Meredith spoke up. "If we expect other people to take us seriously, we'd better take ourselves seriously. Elena did communicate with us. She wanted us to do something. Now if we really believe that, we'd better figure out what it is."

Matt's face had flexed at the mention of Elena. You poor guy, you're still as much in love with her as ever, thought Bonnie. I wonder if anything could make you forget her? She said, "Are you going to help us, Matt?"

"I'll help," Matt said quietly. "But I still don't know what it is you're doing."

"We're going to stop that murdering creep before he kills anybody else," said Bonnie. It was the first time she'd fully realized herself that this was what she meant to do.

"Alone? Because you are alone, you know."

"We are alone," Meredith corrected. "But that's what Elena was trying to tell us. She said we had to do a summoning spell to call for help."

"An easy spell with only two ingredients," Bonnie remembered from her dream. She was getting excited. "And she said she'd already told me the ingredients-but she hadn't."

"Last night she said there were corrupting influences distorting her communication," Meredith said. "Now to me that sounds like what was happening in the dream. Do you think it really was Elena you were drinking tea with?"

"Yes," Bonnie said positively. "I mean, I know we weren't really having a mad tea party at Warm Springs, but I think Elena was sending that message into my brain. And then partway through something else took over and pushed her out. But she fought, and for a minute at the end she got back control."

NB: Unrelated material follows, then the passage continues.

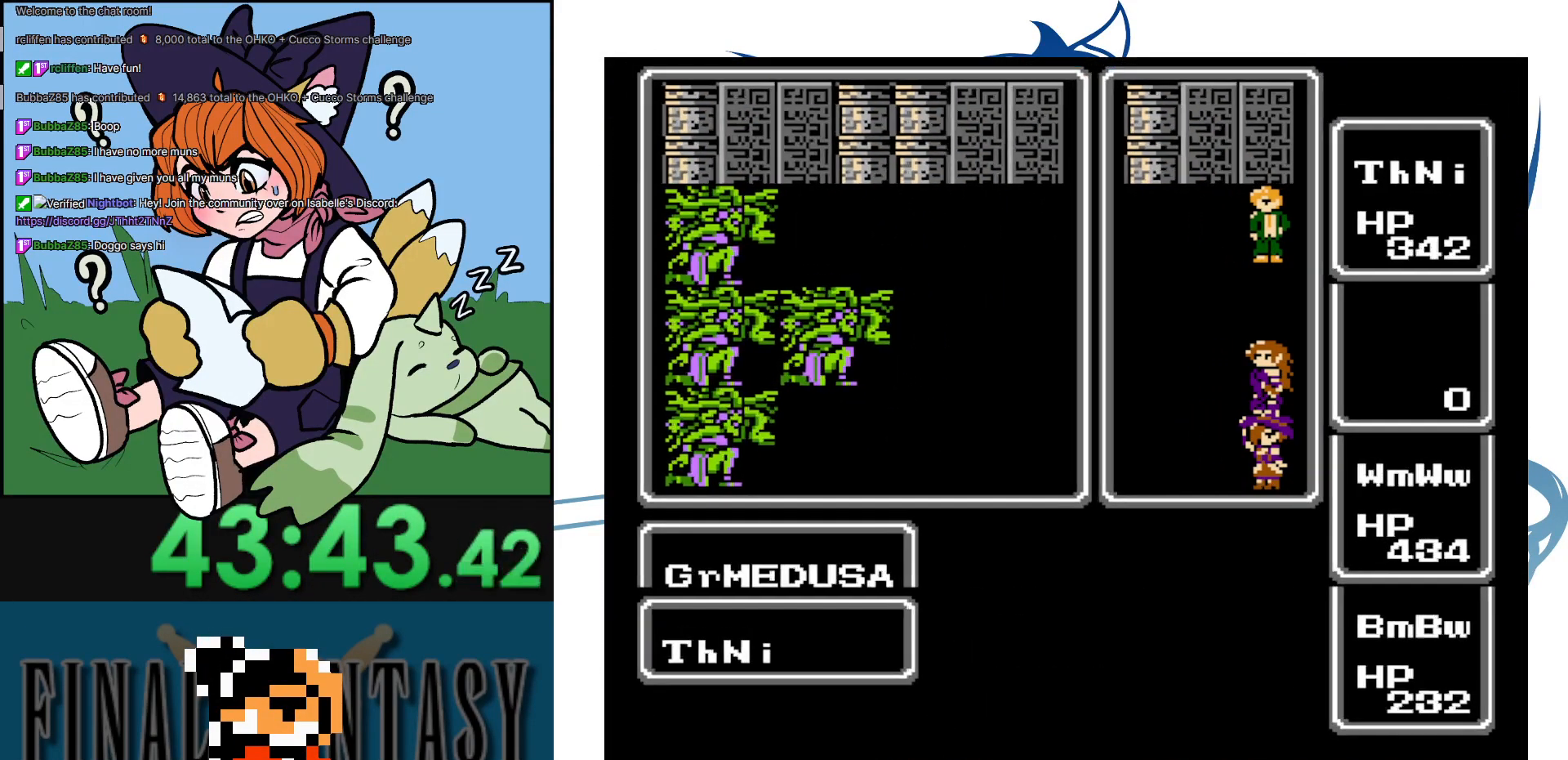
{"buttons": ["DPAD_RIGHT"], "events": []}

"Okay. Then that means we have to concentrate on the beginning of the dream, when it was still Elena communicating with you. But if what she was saying was already being distorted by other influences, then maybe it came out weird. Maybe it

wasn't something she actually said, maybe it was something she did…"

"What?"

"Hair! I asked her who did hers, and we talked about it, and she said, 'Hair is very important.' And Meredith-when she was trying to tell us the ingredients last night, the first letter of one of them was H!"

"That's it!" Meredith's dark eyes were flashing. "Now we just have to think of the other one."

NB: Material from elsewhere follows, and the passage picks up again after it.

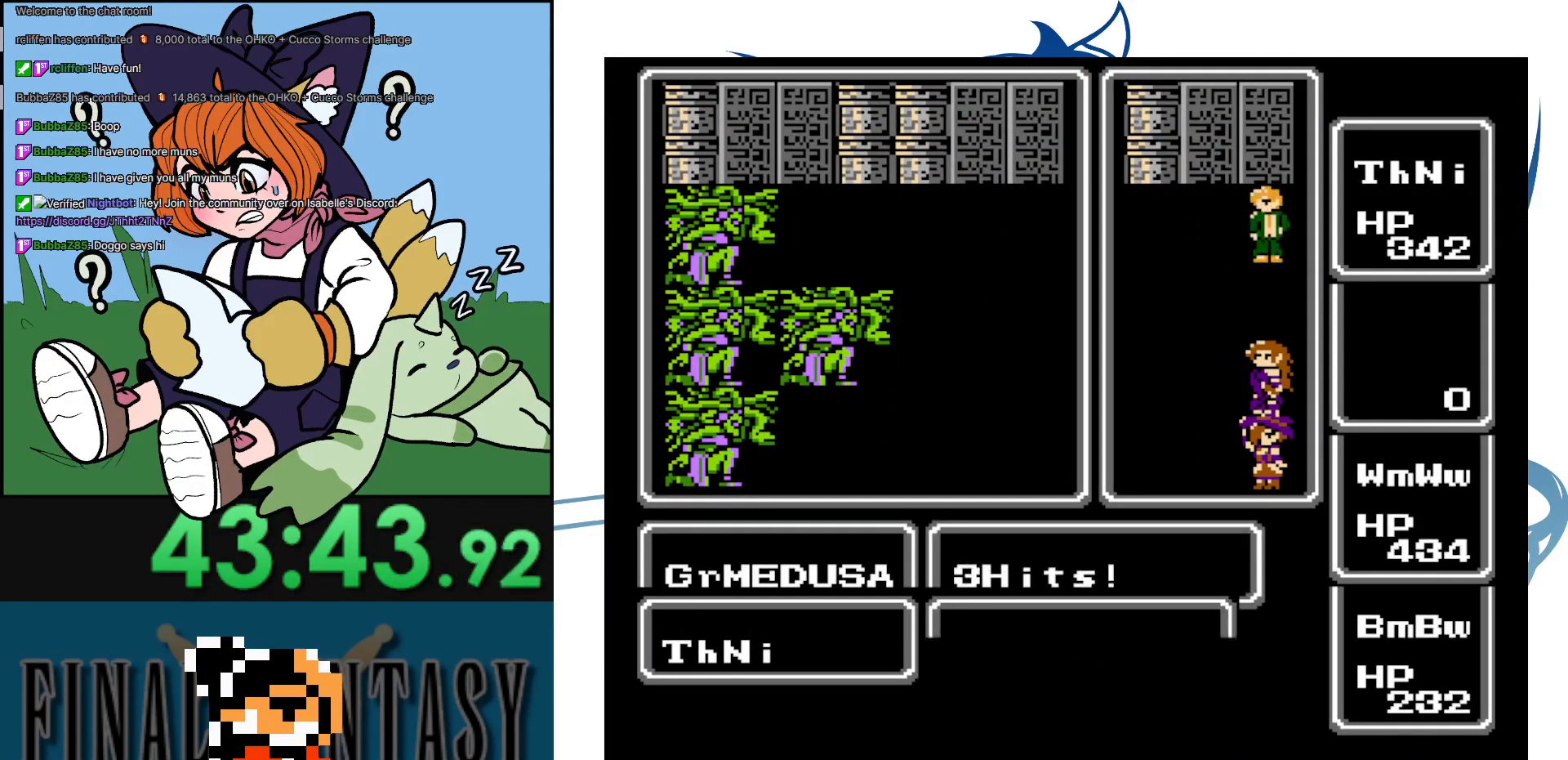
{"buttons": ["DPAD_RIGHT"], "events": []}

"But I know that too!" Bonnie's laughter bubbled up exuberantly. "She told me right after we talked about hair, and I thought she was just being strange. She said, 'Blood is important too.' "

Meredith shut her eyes in realization. "And last night, the Ouija board said 'Bloodblood-blood.' I thought it was the other thing threatening us, but it wasn't," she said. She opened her eyes. "Bonnie, do you think that's really it? Are those the ingredients, or do we have to start worrying about mud and sandwiches and mice and tea?"

"Those are the ingredients," Bonnie said firmly. "They're the kind of ingredients that make sense for a summoning spell. I'm sure I can find a ritual to do with them in one of my Celtic magic books. We just have to figure out the person we're supposed to summon…" Something struck her, and her voice trailed off in dismay.

"I was wondering when you'd notice," Matt said, speaking for the first time in a long while. "You don't know who it is, do you?"